Sunday, January 17, 2010

The Right Path.

Life choices is such a broad category. I'm trying to find a definition I think best suits what I'm attempting to write about. I think what I'm getting at is, what exactly is the pursuit of happiness? Everyone's idea is different. What is the definition of a complete life? Getting married and having 2.5 children? Being entirely successful in a good paying career? Why are we still pressured to find 'the American Dream'? I found a blog that tried to answer the same question... http://www.whakate.com/emonitor/life-choices-and-the-definition-of-happiness. In the blog they say defining happiness is beyond hard to do considering the difference in opinion of what makes people happy. In my opinion, everyone should be entitled to pursue whatever it is that makes them happy, within reason of course. Another question I would like to find an answer to is, who decided it was their job to be the judge of what makes people happy? Although I doubt I'll find my answer, society and people are too complicated to figure out. Why do some people feel ashamed, guilty, or feel like they have failed if they don't fall into the "happy life" category? Who gets to tell someone whether or not the choices they make will turn into a happy life? Maybe that is what makes that person happy. I'm under the impression that our country stands for freedom, life, liberty, and the pursuit of happiness. It's driven into our minds in high school.
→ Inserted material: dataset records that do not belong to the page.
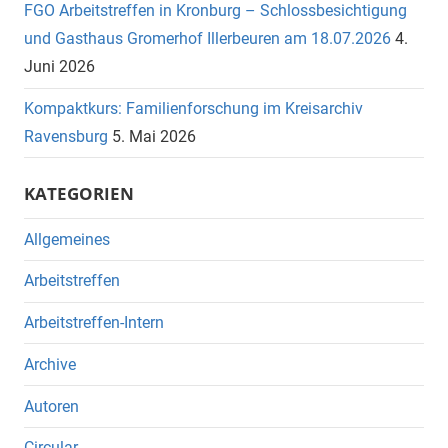
FGO Arbeitstreffen in Kronburg – Schlossbesichtigung
und Gasthaus Gromerhof Illerbeuren am 18.07.2026
4.
Juni 2026
Kompaktkurs: Familienforschung im Kreisarchiv
Ravensburg
5. Mai 2026
KATEGORIEN
Allgemeines
Arbeitstreffen
Arbeitstreffen-Intern
Archive
Autoren
Circular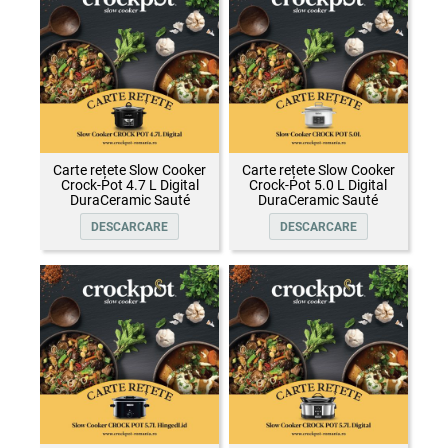
Carte rețete Slow Cooker
Carte rețete Slow Cooker
Crock-Pot 4.7 L Digital
Crock-Pot 5.0 L Digital
DuraCeramic Sauté
DuraCeramic Sauté
DESCARCARE
DESCARCARE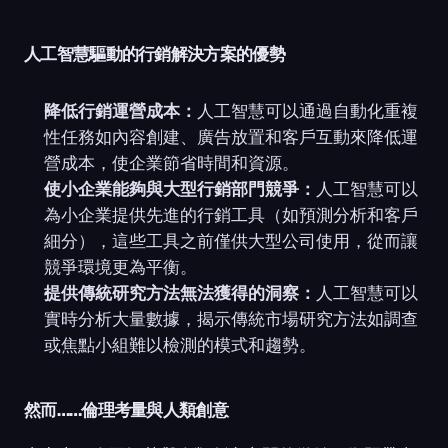
人工智慧驅動的行銷解決方案的優勢
降低行銷運營成本：
人工智慧可以通過自動化重複
性任務如內容創建、廣告放置和客戶互動來降低運
營成本，使企業節省時間和資源。
使小企業能夠與大型行銷部門競爭：
人工智慧可以
為小企業提供先進的行銷工具（如預測分析和客戶
細分），這些工具之前僅供大型公司使用，從而讓
競爭環境更為平衡。
提供傳統研究方法無法獲得的洞察：
人工智慧可以
實時分析大量數據，揭示傳統市場研究方法如調查
或焦點小組難以檢測的模式和趨勢。
然而……倫理考量與人類創意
So when we go into life, why are some looked down on for not wanting to ever get married? Or for wanting a dog instead of a child? In my experience and that of peers of my age and grade, high school is where the choices and pressures start. The biggest choice being, what are you going to be when you grow up? Just about every teacher talks about getting into a field that will have jobs and stay important, also that pay well. While at a visit to our community college, they very much stressed going to a field that makes you happy, not for the money. So what, as students and graduating seniors, do we do? What happens and how are those judged who don't make the "right choice"?